Start of MATERIAL FOR THIS EXERCISE
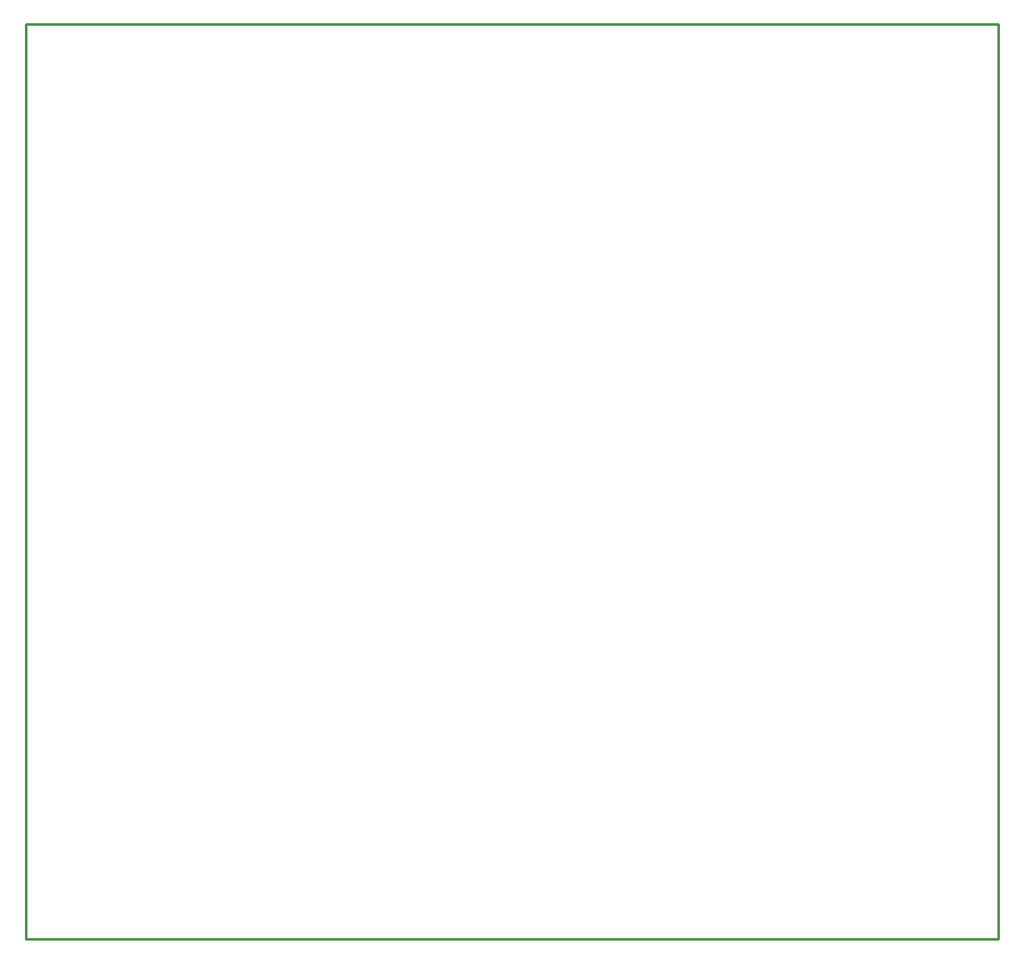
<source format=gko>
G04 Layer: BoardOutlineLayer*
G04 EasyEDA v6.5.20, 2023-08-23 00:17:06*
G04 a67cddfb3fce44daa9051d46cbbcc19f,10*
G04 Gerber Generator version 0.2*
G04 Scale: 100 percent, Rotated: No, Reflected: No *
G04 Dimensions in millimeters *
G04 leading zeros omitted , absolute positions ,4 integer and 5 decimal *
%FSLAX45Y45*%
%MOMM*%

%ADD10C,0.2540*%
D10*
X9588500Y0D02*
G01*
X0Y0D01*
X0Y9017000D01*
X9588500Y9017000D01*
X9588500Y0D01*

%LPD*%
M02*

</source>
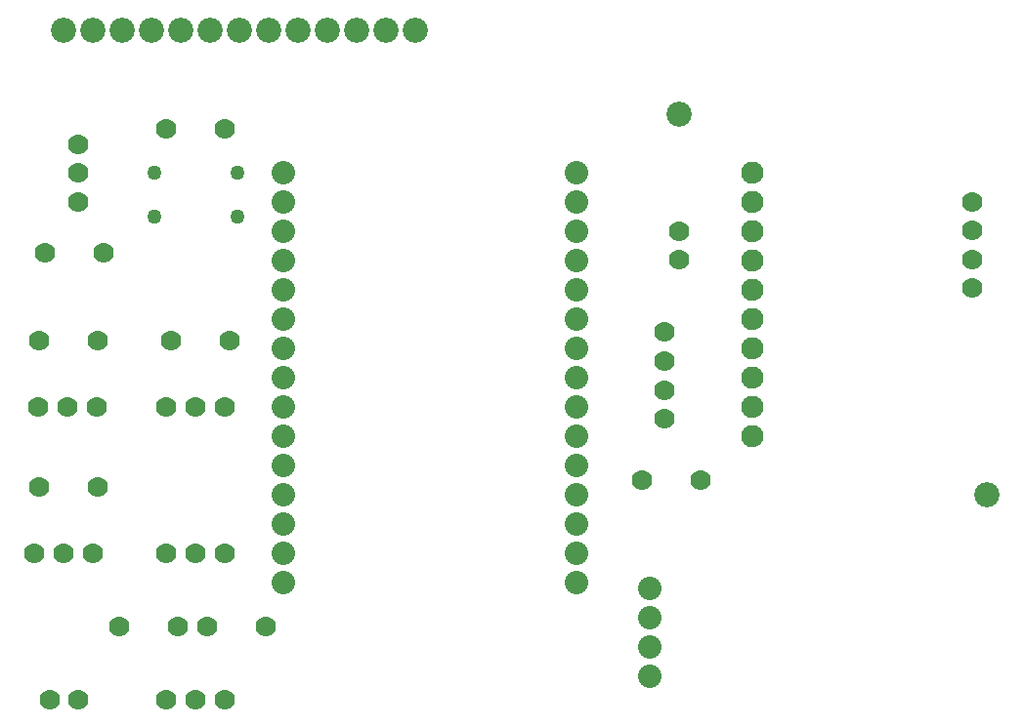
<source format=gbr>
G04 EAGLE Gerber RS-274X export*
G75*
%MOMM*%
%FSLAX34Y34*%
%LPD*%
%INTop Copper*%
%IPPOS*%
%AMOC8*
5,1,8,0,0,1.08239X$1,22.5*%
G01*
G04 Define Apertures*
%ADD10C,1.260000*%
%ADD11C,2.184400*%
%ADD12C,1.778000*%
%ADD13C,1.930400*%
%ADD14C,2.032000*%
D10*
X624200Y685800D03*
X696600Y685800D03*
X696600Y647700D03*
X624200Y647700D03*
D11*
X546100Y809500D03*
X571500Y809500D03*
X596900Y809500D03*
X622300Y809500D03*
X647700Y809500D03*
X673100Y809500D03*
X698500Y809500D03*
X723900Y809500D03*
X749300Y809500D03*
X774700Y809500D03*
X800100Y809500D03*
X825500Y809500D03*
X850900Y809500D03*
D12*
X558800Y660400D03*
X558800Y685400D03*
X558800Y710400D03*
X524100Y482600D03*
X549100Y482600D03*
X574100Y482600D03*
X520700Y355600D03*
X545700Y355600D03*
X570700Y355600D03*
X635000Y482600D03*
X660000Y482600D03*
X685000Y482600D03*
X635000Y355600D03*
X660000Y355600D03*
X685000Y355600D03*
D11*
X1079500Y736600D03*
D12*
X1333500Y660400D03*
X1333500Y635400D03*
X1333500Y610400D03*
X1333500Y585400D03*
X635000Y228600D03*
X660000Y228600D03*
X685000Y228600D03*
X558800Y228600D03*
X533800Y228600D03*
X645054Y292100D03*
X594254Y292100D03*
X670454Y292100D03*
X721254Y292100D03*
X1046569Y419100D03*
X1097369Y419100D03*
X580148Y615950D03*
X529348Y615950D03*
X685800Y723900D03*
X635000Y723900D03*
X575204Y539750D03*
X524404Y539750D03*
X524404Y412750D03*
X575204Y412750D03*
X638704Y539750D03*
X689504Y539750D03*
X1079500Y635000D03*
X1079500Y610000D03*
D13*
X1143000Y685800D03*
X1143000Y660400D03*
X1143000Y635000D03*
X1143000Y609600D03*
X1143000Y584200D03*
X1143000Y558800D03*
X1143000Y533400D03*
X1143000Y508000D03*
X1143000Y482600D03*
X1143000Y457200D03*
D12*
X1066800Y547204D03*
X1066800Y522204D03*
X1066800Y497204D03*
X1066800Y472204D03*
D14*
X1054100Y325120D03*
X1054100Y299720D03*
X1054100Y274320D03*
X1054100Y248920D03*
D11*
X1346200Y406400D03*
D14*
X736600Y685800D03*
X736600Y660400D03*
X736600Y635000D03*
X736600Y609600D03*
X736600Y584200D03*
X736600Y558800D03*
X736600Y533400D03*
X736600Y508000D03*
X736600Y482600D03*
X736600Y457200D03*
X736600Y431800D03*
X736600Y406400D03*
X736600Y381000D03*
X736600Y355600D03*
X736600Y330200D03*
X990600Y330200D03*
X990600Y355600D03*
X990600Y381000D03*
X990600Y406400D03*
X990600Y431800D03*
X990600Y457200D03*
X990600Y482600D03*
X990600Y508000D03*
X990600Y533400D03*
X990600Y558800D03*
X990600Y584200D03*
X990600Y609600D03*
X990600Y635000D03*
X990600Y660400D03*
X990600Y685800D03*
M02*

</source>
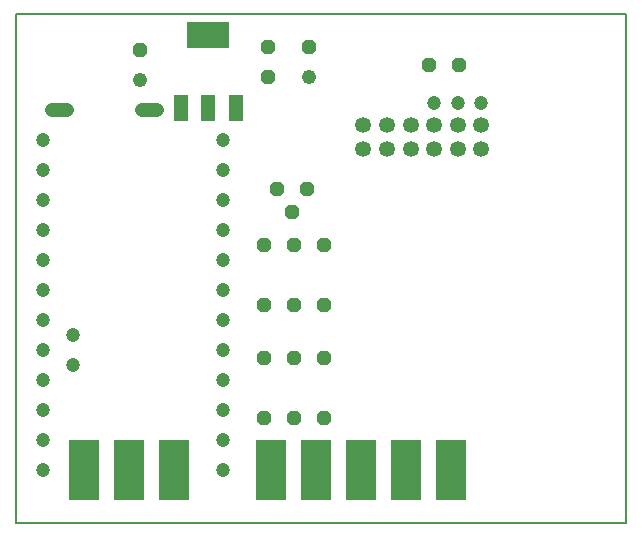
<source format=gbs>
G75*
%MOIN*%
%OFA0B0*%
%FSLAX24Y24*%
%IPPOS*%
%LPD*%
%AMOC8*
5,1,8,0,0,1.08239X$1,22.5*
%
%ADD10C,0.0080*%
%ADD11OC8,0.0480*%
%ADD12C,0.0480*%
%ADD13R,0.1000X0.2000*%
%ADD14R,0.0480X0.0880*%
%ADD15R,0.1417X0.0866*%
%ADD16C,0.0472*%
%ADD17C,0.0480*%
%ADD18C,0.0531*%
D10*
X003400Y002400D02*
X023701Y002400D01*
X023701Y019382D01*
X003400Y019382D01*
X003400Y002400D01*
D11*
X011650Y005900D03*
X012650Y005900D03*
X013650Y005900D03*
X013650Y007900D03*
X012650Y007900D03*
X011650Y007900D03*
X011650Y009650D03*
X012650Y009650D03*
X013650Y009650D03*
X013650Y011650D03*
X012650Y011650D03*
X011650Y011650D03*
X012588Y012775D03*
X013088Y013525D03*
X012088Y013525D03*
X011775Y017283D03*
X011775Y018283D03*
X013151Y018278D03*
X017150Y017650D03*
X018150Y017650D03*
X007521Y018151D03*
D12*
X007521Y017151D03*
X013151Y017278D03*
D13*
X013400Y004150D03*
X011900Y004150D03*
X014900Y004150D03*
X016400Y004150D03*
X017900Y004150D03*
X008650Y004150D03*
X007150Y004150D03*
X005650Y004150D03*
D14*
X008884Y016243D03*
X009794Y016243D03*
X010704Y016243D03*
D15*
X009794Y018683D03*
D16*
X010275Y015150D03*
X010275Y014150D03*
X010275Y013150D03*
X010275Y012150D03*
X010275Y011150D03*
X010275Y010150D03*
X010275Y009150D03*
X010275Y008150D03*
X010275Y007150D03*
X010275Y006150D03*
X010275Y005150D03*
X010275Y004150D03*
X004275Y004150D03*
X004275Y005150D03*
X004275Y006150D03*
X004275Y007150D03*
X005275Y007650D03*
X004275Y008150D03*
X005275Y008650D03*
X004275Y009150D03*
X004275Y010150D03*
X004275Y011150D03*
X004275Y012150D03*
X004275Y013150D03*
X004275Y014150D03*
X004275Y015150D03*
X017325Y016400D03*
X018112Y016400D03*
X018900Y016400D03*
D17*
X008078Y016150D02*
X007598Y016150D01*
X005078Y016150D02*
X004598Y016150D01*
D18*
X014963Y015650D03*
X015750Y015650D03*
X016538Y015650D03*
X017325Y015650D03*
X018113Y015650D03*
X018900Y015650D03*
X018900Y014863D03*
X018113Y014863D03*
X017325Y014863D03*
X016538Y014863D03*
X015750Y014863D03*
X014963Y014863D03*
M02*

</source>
End of MATERIAL FOR THIS EXERCISE
:: THE PROBLEM ::
Count each line above in which the string "format" appears, then state only the total.

:: ANSWER TO THIS TASK ::
3